===== Fragmento seleccionado =====

De arriba a abajo: Tomás Martín, Bernardo García San José y Julio de la Torre | Fotografías: Pablo de la Peña |
17 de septiembre de 2015
En mi pregón de la Semana Santa, remarqué (porque no debemos olvidarlo) aquellos años en los que aparecieron, gracias a Dios, los verdaderos héroes, en una Semana Santa catastróficamente abandonada a su suerte. Personajes a los que les adeudamos cuanto tenemos, pues de su entrega sin límites a las cofradías y hermandades de finales de los sesenta hicieron posible que se salvase con mucha, muchísima dignidad, esta tradición que a todos debe unirnos más allá de matices o diferencias que, desde la pluralidad, deben engrandecer esta Semana Santa.

=====

--- Lista de tareas ---
a: ¿Puedes reproducir el fragmento sobre la Semana Santa desde "De arriba a" hasta "esta Semana Santa.", cambiando "héroes" por "protagonistas"?
b: ¿Cómo seguiría el fragmento sobre la Semana Santa? Escribe su continuación a partir del punto en que termina.
El material que viene después no hace falta.

===== Información mostrada =====

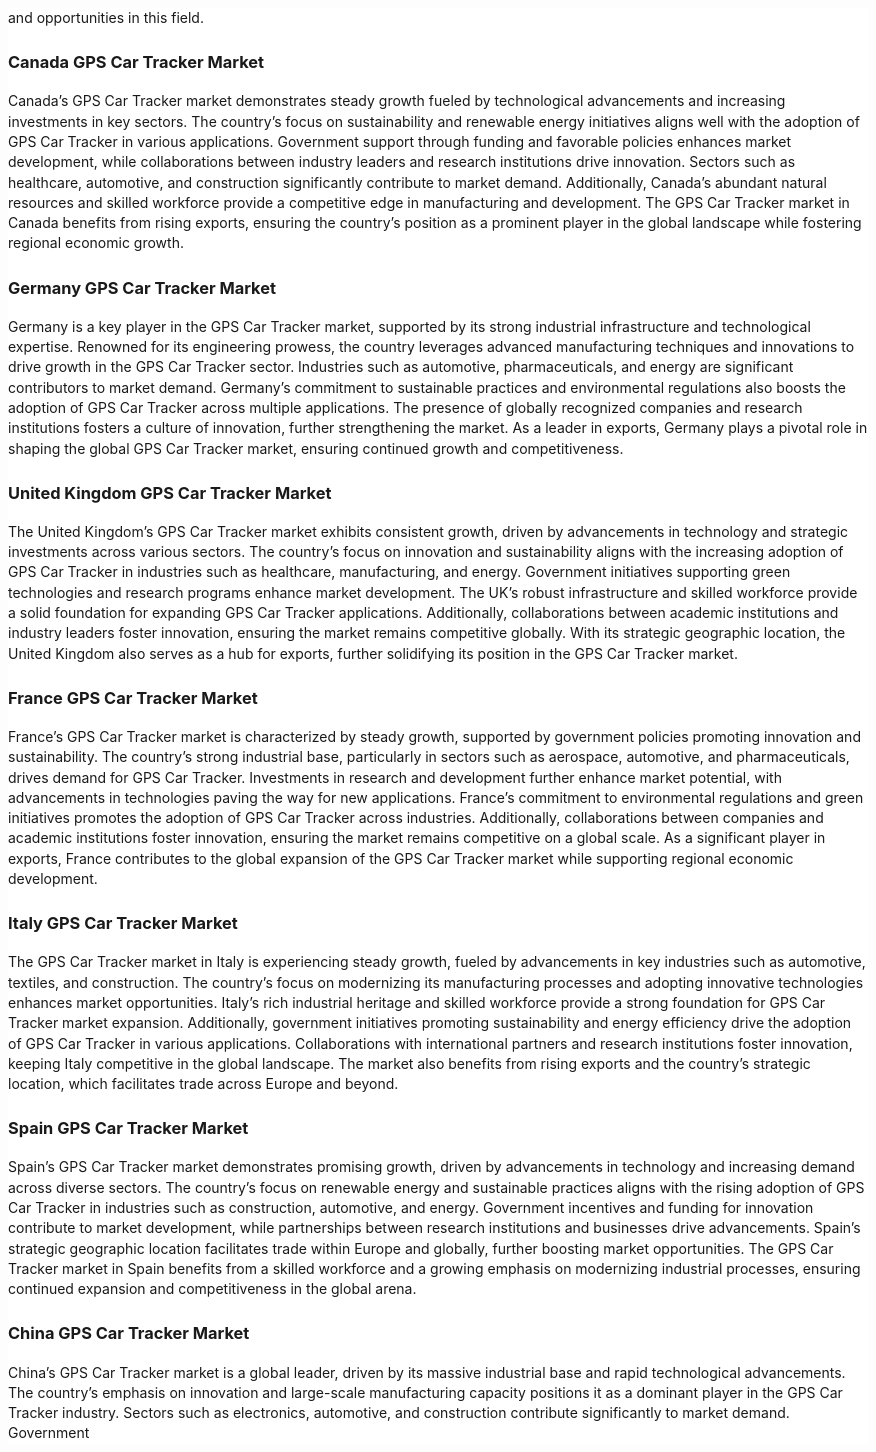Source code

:and opportunities in this field.</p><h3>Canada GPS Car Tracker Market</h3><p>Canada&rsquo;s GPS Car Tracker market demonstrates steady growth fueled by technological advancements and increasing investments in key sectors. The country&rsquo;s focus on sustainability and renewable energy initiatives aligns well with the adoption of GPS Car Tracker in various applications. Government support through funding and favorable policies enhances market development, while collaborations between industry leaders and research institutions drive innovation. Sectors such as healthcare, automotive, and construction significantly contribute to market demand. Additionally, Canada&rsquo;s abundant natural resources and skilled workforce provide a competitive edge in manufacturing and development. The GPS Car Tracker market in Canada benefits from rising exports, ensuring the country&rsquo;s position as a prominent player in the global landscape while fostering regional economic growth.</p><h3>Germany GPS Car Tracker Market</h3><p>Germany is a key player in the GPS Car Tracker market, supported by its strong industrial infrastructure and technological expertise. Renowned for its engineering prowess, the country leverages advanced manufacturing techniques and innovations to drive growth in the GPS Car Tracker sector. Industries such as automotive, pharmaceuticals, and energy are significant contributors to market demand. Germany&rsquo;s commitment to sustainable practices and environmental regulations also boosts the adoption of GPS Car Tracker across multiple applications. The presence of globally recognized companies and research institutions fosters a culture of innovation, further strengthening the market. As a leader in exports, Germany plays a pivotal role in shaping the global GPS Car Tracker market, ensuring continued growth and competitiveness.</p><h3>United Kingdom GPS Car Tracker Market</h3><p>The United Kingdom&rsquo;s GPS Car Tracker market exhibits consistent growth, driven by advancements in technology and strategic investments across various sectors. The country&rsquo;s focus on innovation and sustainability aligns with the increasing adoption of GPS Car Tracker in industries such as healthcare, manufacturing, and energy. Government initiatives supporting green technologies and research programs enhance market development. The UK&rsquo;s robust infrastructure and skilled workforce provide a solid foundation for expanding GPS Car Tracker applications. Additionally, collaborations between academic institutions and industry leaders foster innovation, ensuring the market remains competitive globally. With its strategic geographic location, the United Kingdom also serves as a hub for exports, further solidifying its position in the GPS Car Tracker market.</p><h3>France GPS Car Tracker Market</h3><p>France&rsquo;s GPS Car Tracker market is characterized by steady growth, supported by government policies promoting innovation and sustainability. The country&rsquo;s strong industrial base, particularly in sectors such as aerospace, automotive, and pharmaceuticals, drives demand for GPS Car Tracker. Investments in research and development further enhance market potential, with advancements in technologies paving the way for new applications. France&rsquo;s commitment to environmental regulations and green initiatives promotes the adoption of GPS Car Tracker across industries. Additionally, collaborations between companies and academic institutions foster innovation, ensuring the market remains competitive on a global scale. As a significant player in exports, France contributes to the global expansion of the GPS Car Tracker market while supporting regional economic development.</p><h3>Italy GPS Car Tracker Market</h3><p>The GPS Car Tracker market in Italy is experiencing steady growth, fueled by advancements in key industries such as automotive, textiles, and construction. The country&rsquo;s focus on modernizing its manufacturing processes and adopting innovative technologies enhances market opportunities. Italy&rsquo;s rich industrial heritage and skilled workforce provide a strong foundation for GPS Car Tracker market expansion. Additionally, government initiatives promoting sustainability and energy efficiency drive the adoption of GPS Car Tracker in various applications. Collaborations with international partners and research institutions foster innovation, keeping Italy competitive in the global landscape. The market also benefits from rising exports and the country&rsquo;s strategic location, which facilitates trade across Europe and beyond.</p><h3>Spain GPS Car Tracker Market</h3><p>Spain&rsquo;s GPS Car Tracker market demonstrates promising growth, driven by advancements in technology and increasing demand across diverse sectors. The country&rsquo;s focus on renewable energy and sustainable practices aligns with the rising adoption of GPS Car Tracker in industries such as construction, automotive, and energy. Government incentives and funding for innovation contribute to market development, while partnerships between research institutions and businesses drive advancements. Spain&rsquo;s strategic geographic location facilitates trade within Europe and globally, further boosting market opportunities. The GPS Car Tracker market in Spain benefits from a skilled workforce and a growing emphasis on modernizing industrial processes, ensuring continued expansion and competitiveness in the global arena.</p><h3>China GPS Car Tracker Market</h3><p>China&rsquo;s GPS Car Tracker market is a global leader, driven by its massive industrial base and rapid technological advancements. The country&rsquo;s emphasis on innovation and large-scale manufacturing capacity positions it as a dominant player in the GPS Car Tracker industry. Sectors such as electronics, automotive, and construction contribute significantly to market demand. Government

=====

--- Tus respuestas ---
a:
De arriba a abajo: Tomás Martín, Bernardo García San José y Julio de la Torre | Fotografías: Pablo de la Peña |
17 de septiembre de 2015
En mi pregón de la Semana Santa, remarqué (porque no debemos olvidarlo) aquellos años en los que aparecieron, gracias a Dios, los verdaderos protagonistas, en una Semana Santa catastróficamente abandonada a su suerte. Personajes a los que les adeudamos cuanto tenemos, pues de su entrega sin límites a las cofradías y hermandades de finales de los sesenta hicieron posible que se salvase con mucha, muchísima dignidad, esta tradición que a todos debe unirnos más allá de matices o diferencias que, desde la pluralidad, deben engrandecer esta Semana Santa.

b:
No es acertado abolir el pasado creyendo que el ímpetu actual, por reciente y ambicioso, puede ser el único y exclusivo impulso para conseguir lo que anhelamos. La Semana Santa fortalece su existencia en los firmes cimientos del arraigo, porque la tradición que emerge del pasado es uno de los fenómenos principales que la sostiene y consolida.
Todo es necesario y preciso para aunar el propósito que nos debe conducir hacia la gran meta, que no es otra que seguir construyendo con verdad el camino que nos asegure la capacidad de defender la herencia que hemos recibido bajo la firma notarial de la historia y el tiempo.
Allí estaba, en aquella década desastrosa, como cofrade incombustible, Tomás Martín, junto al Rescatado que, como imagen, es referencia ejemplar que promueve la apasionada y sincera devoción del pueblo. Tomás contribuyó con sus hombros al lado de los suyos (pues de familia le viene el entronque con el Soberano de San Pablo) a observar y sentir, en lo más hondo de su ser, el desastre que vivieron muchas de las cofradías de aquel tiempo.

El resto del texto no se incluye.